Three years ago today it was a Wednesday afternoon when a beautiful girl named Sydney went into a closet and ended her life with her father’s gun. It was a particularly humiliating high school break up that triggered the fall. I walk by her bench regularly, as it is on my favorite dog walking route passing into the heart of a wooded park in town. Her father built this memorial bench on the route that they used to run together.

Every time I walk by her bench, whether I am steeped in gratitude for the beautiful space I am in or lost in worry for the mental space I am trying to leave behind, I always have the same reflection about Sydney. Each time I am awakened again to the truth that our feelings, powerful enough to allow us to end our lives, really have nothing solid in them. When you are sixteen, feelings sweep you away like a sneaker wave in high tide- before long, the stories that attach to them become more real than the breath we are taking.

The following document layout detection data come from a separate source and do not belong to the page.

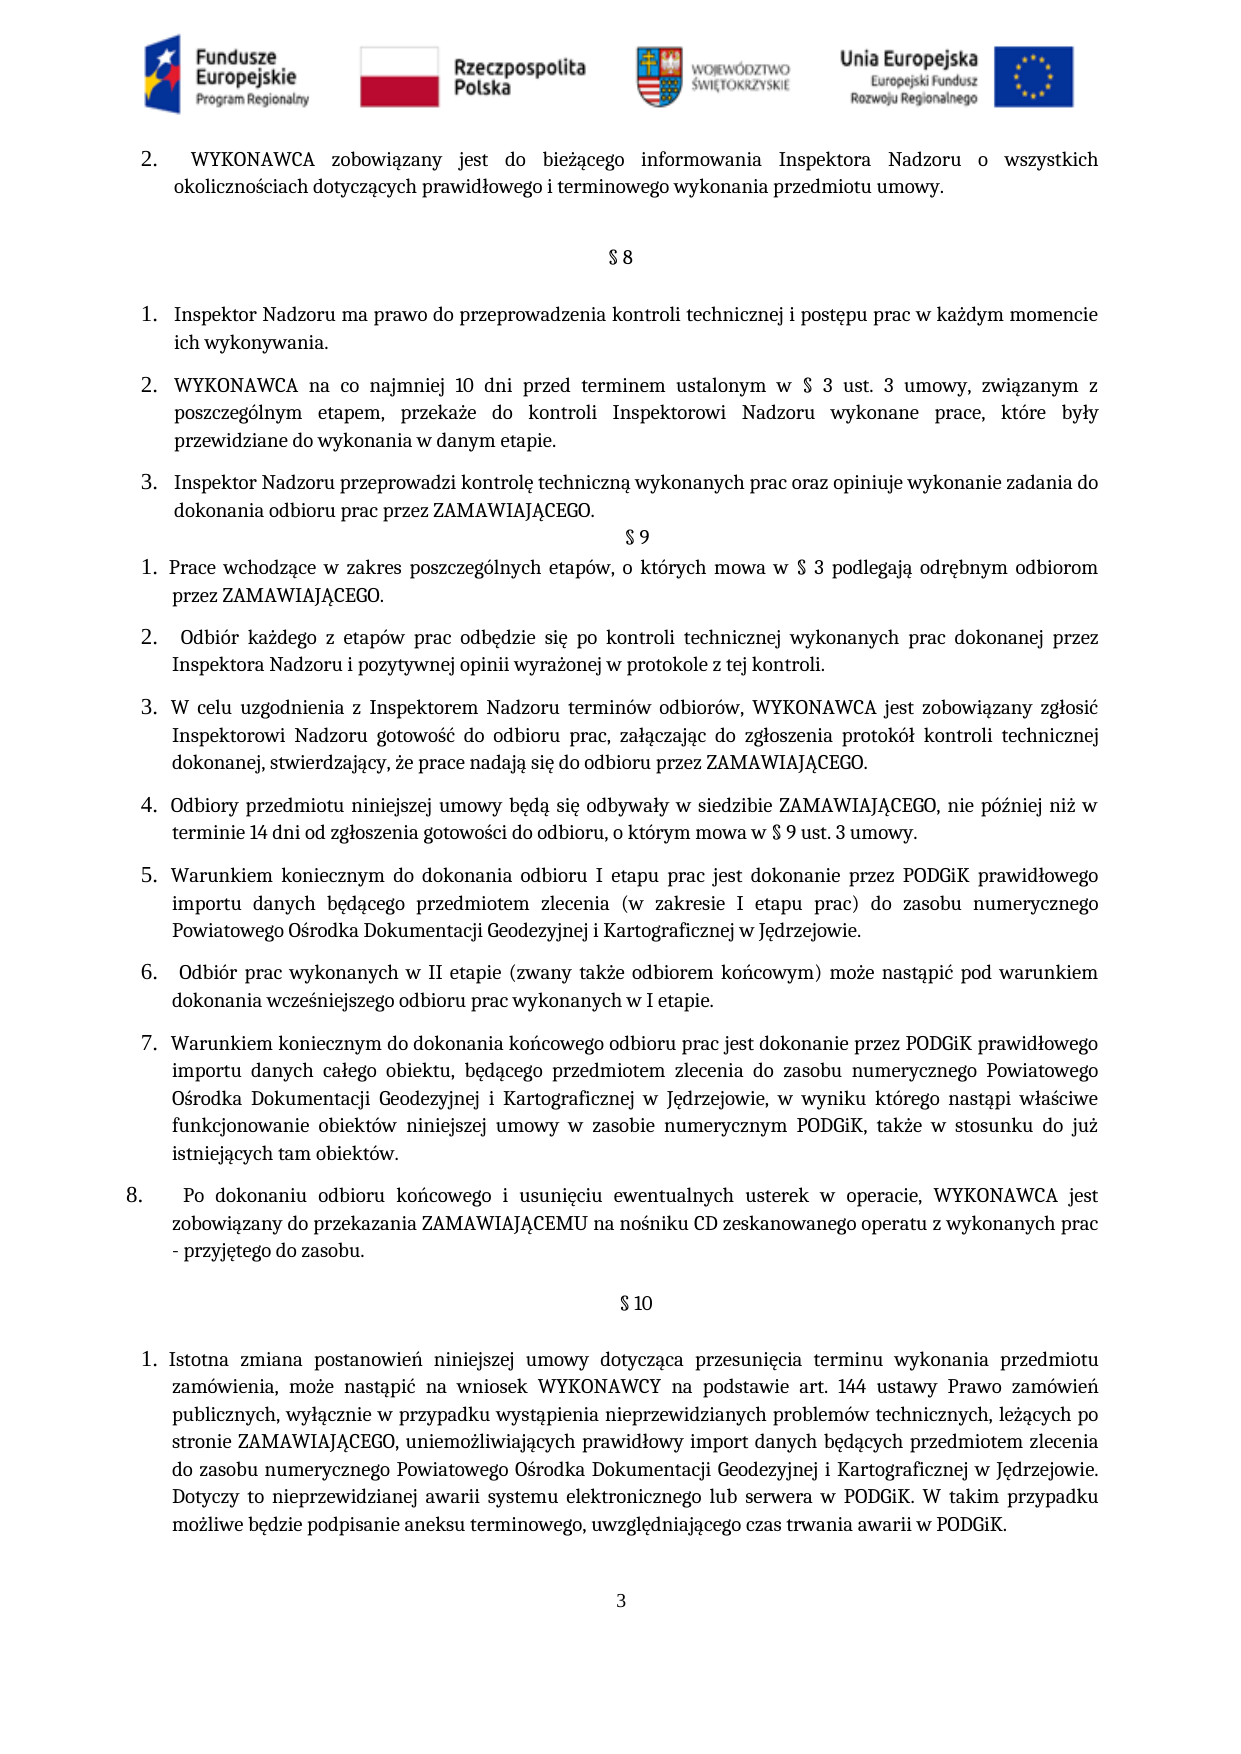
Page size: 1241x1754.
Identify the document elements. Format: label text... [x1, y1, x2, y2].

list Warunkiem koniecznym do dokonania odbioru I etapu prac jest dokonanie przez PODGiK prawidłowego importu danych będącego przedmiotem zlecenia (w zakresie I etapu prac) do zasobu numerycznego Powiatowego Ośrodka Dokumentacji Geodezyjnej i Kartograficznej w Jędrzejowie. [141, 861, 1100, 943]
list Prace wchodzące w zakres poszczególnych etapów, o których mowa w § 3 podlegają odrębnym odbiorom przez ZAMAWIAJĄCEGO. [141, 553, 1100, 607]
list Odbiór prac wykonanych w II etapie (zwany także odbiorem końcowym) może nastąpić pod warunkiem dokonania wcześniejszego odbioru prac wykonanych w I etapie. [141, 958, 1100, 1012]
list Inspektor Nadzoru przeprowadzi kontrolę techniczną wykonanych prac oraz opiniuje wykonanie zadania do dokonania odbioru prac przez ZAMAWIAJĄCEGO. [141, 468, 1100, 522]
picture [140, 29, 1078, 122]
list Istotna zmiana postanowień niniejszej umowy dotycząca przesunięcia terminu wykonania przedmiotu zamówienia, może nastąpić na wniosek WYKONAWCY na podstawie art. 144 ustawy Prawo zamówień publicznych, wyłącznie w przypadku wystąpienia nieprzewidzianych problemów technicznych, leżących po stronie ZAMAWIAJĄCEGO, uniemożliwiających prawidłowy import danych będących przedmiotem zlecenia do zasobu numerycznego Powiatowego Ośrodka Dokumentacji Geodezyjnej i Kartograficznej w Jędrzejowie. Dotyczy to nieprzewidzianej awarii systemu elektronicznego lub serwera w PODGiK. W takim przypadku możliwe będzie podpisanie aneksu terminowego, uwzględniającego czas trwania awarii w PODGiK. [141, 1344, 1100, 1536]
text § 9 [174, 526, 1100, 550]
list W celu uzgodnienia z Inspektorem Nadzoru terminów odbiorów, WYKONAWCA jest zobowiązany zgłosić Inspektorowi Nadzoru gotowość do odbioru prac, załączając do zgłoszenia protokół kontroli technicznej dokonanej, stwierdzający, że prace nadają się do odbioru przez ZAMAWIAJĄCEGO. [141, 693, 1100, 775]
list Inspektor Nadzoru ma prawo do przeprowadzenia kontroli technicznej i postępu prac w każdym momencie ich wykonywania. [141, 301, 1100, 354]
list Odbiory przedmiotu niniejszej umowy będą się odbywały w siedzibie ZAMAWIAJĄCEGO, nie później niż w terminie 14 dni od zgłoszenia gotowości do odbioru, o którym mowa w § 9 ust. 3 umowy. [141, 791, 1100, 845]
list Odbiór każdego z etapów prac odbędzie się po kontroli technicznej wykonanych prac dokonanej przez Inspektora Nadzoru i pozytywnej opinii wyrażonej w protokole z tej kontroli. [141, 623, 1100, 677]
list Warunkiem koniecznym do dokonania końcowego odbioru prac jest dokonanie przez PODGiK prawidłowego importu danych całego obiektu, będącego przedmiotem zlecenia do zasobu numerycznego Powiatowego Ośrodka Dokumentacji Geodezyjnej i Kartograficznej w Jędrzejowie, w wyniku którego nastąpi właściwe funkcjonowanie obiektów niniejszej umowy w zasobie numerycznym PODGiK, także w stosunku do już istniejących tam obiektów. [141, 1028, 1100, 1165]
text § 8 [141, 246, 1100, 270]
list WYKONAWCA na co najmniej 10 dni przed terminem ustalonym w § 3 ust. 3 umowy, związanym z poszczególnym etapem, przekaże do kontroli Inspektorowi Nadzoru wykonane prace, które były przewidziane do wykonania w danym etapie. [141, 371, 1100, 452]
text § 10 [172, 1292, 1100, 1316]
list Po dokonaniu odbioru końcowego i usunięciu ewentualnych usterek w operacie, WYKONAWCA jest zobowiązany do przekazania ZAMAWIAJĄCEMU na nośniku CD zeskanowanego operatu z wykonanych prac - przyjętego do zasobu. [126, 1181, 1100, 1263]
list WYKONAWCA zobowiązany jest do bieżącego informowania Inspektora Nadzoru o wszystkich okolicznościach dotyczących prawidłowego i terminowego wykonania przedmiotu umowy. [141, 144, 1100, 199]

Each time I think of Sydney I think what one more hour could have meant in her life. How she would have laughed at herself just two days later, at the thought she would end it all, over him. I wonder if she had gotten a call from an old friend reminding her about the future moving towards her, could that have been enough time to escape the prison her mind constructed. Humiliation combined with rejection is a powerful dose of feelings that suffocates, from which it is hard to imagine an exit. Amazing how twelve hours would have brought some space, enough space to glimpse feeling some other way. The unbearable weight of emotions, like shame and pain evaporate with time. We learn with each experience how there is nothing solid in them,  just the stories with which we anchor them.

I suspect that this is the lasting gift that Sydney unknowingly left for her friends. If she had one more note to pass, I think she would tell them this, “Feelings are like a storm. Watch them pass, feel them and listen to them, but don’t let them swallow you up.  Don’t let the raging storm in your heart steal your future.”

Two days is a long time when you are sixteen,  you could probably weather two or three emotional storms and still have time for a rainbow to emerge. Loving Sydney’s memory should remind us all to give ourselves the time to see what comes next.